[START Records supplied]

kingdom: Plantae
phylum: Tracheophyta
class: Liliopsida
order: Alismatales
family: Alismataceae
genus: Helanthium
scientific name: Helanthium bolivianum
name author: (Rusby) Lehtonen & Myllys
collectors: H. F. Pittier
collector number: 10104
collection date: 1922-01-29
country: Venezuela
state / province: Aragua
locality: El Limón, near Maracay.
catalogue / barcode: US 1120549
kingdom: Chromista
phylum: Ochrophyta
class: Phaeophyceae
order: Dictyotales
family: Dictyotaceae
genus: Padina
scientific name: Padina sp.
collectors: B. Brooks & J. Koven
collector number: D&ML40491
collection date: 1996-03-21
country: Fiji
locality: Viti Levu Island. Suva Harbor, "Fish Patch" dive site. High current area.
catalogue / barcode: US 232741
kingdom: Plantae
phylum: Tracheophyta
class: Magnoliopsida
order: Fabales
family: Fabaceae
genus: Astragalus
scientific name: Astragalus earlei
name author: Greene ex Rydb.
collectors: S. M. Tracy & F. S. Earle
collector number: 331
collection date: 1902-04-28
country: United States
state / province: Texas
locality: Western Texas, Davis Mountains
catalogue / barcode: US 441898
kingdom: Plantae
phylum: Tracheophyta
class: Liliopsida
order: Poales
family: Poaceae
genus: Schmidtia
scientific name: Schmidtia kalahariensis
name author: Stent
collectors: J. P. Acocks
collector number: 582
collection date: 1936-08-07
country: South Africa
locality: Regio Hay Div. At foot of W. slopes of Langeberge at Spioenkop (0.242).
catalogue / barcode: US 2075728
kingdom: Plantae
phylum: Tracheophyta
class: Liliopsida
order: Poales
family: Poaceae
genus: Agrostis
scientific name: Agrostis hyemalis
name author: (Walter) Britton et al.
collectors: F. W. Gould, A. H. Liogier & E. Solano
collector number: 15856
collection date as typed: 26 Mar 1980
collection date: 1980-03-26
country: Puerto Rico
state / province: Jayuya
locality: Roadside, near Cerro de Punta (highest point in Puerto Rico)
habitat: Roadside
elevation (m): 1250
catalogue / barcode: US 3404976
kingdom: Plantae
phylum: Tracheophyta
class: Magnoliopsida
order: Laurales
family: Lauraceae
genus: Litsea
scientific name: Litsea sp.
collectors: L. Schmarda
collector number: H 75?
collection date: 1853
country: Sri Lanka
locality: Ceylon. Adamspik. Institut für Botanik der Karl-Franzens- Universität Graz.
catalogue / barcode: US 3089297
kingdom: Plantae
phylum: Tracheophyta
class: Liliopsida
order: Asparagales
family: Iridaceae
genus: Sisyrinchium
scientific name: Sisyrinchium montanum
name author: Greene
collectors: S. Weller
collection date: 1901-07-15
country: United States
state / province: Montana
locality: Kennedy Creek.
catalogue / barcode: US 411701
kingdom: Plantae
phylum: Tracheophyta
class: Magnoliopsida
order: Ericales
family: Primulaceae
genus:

[END Records supplied]

**Task:**
Copy the lines above without any change.

**Written reply:**
kingdom: Plantae
phylum: Tracheophyta
class: Liliopsida
order: Alismatales
family: Alismataceae
genus: Helanthium
scientific name: Helanthium bolivianum
name author: (Rusby) Lehtonen & Myllys
collectors: H. F. Pittier
collector number: 10104
collection date: 1922-01-29
country: Venezuela
state / province: Aragua
locality: El Limón, near Maracay.
catalogue / barcode: US 1120549
kingdom: Chromista
phylum: Ochrophyta
class: Phaeophyceae
order: Dictyotales
family: Dictyotaceae
genus: Padina
scientific name: Padina sp.
collectors: B. Brooks & J. Koven
collector number: D&ML40491
collection date: 1996-03-21
country: Fiji
locality: Viti Levu Island. Suva Harbor, "Fish Patch" dive site. High current area.
catalogue / barcode: US 232741
kingdom: Plantae
phylum: Tracheophyta
class: Magnoliopsida
order: Fabales
family: Fabaceae
genus: Astragalus
scientific name: Astragalus earlei
name author: Greene ex Rydb.
collectors: S. M. Tracy & F. S. Earle
collector number: 331
collection date: 1902-04-28
country: United States
state / province: Texas
locality: Western Texas, Davis Mountains
catalogue / barcode: US 441898
kingdom: Plantae
phylum: Tracheophyta
class: Liliopsida
order: Poales
family: Poaceae
genus: Schmidtia
scientific name: Schmidtia kalahariensis
name author: Stent
collectors: J. P. Acocks
collector number: 582
collection date: 1936-08-07
country: South Africa
locality: Regio Hay Div. At foot of W. slopes of Langeberge at Spioenkop (0.242).
catalogue / barcode: US 2075728
kingdom: Plantae
phylum: Tracheophyta
class: Liliopsida
order: Poales
family: Poaceae
genus: Agrostis
scientific name: Agrostis hyemalis
name author: (Walter) Britton et al.
collectors: F. W. Gould, A. H. Liogier & E. Solano
collector number: 15856
collection date as typed: 26 Mar 1980
collection date: 1980-03-26
country: Puerto Rico
state / province: Jayuya
locality: Roadside, near Cerro de Punta (highest point in Puerto Rico)
habitat: Roadside
elevation (m): 1250
catalogue / barcode: US 3404976
kingdom: Plantae
phylum: Tracheophyta
class: Magnoliopsida
order: Laurales
family: Lauraceae
genus: Litsea
scientific name: Litsea sp.
collectors: L. Schmarda
collector number: H 75?
collection date: 1853
country: Sri Lanka
locality: Ceylon. Adamspik. Institut für Botanik der Karl-Franzens- Universität Graz.
catalogue / barcode: US 3089297
kingdom: Plantae
phylum: Tracheophyta
class: Liliopsida
order: Asparagales
family: Iridaceae
genus: Sisyrinchium
scientific name: Sisyrinchium montanum
name author: Greene
collectors: S. Weller
collection date: 1901-07-15
country: United States
state / province: Montana
locality: Kennedy Creek.
catalogue / barcode: US 411701
kingdom: Plantae
phylum: Tracheophyta
class: Magnoliopsida
order: Ericales
family: Primulaceae
genus:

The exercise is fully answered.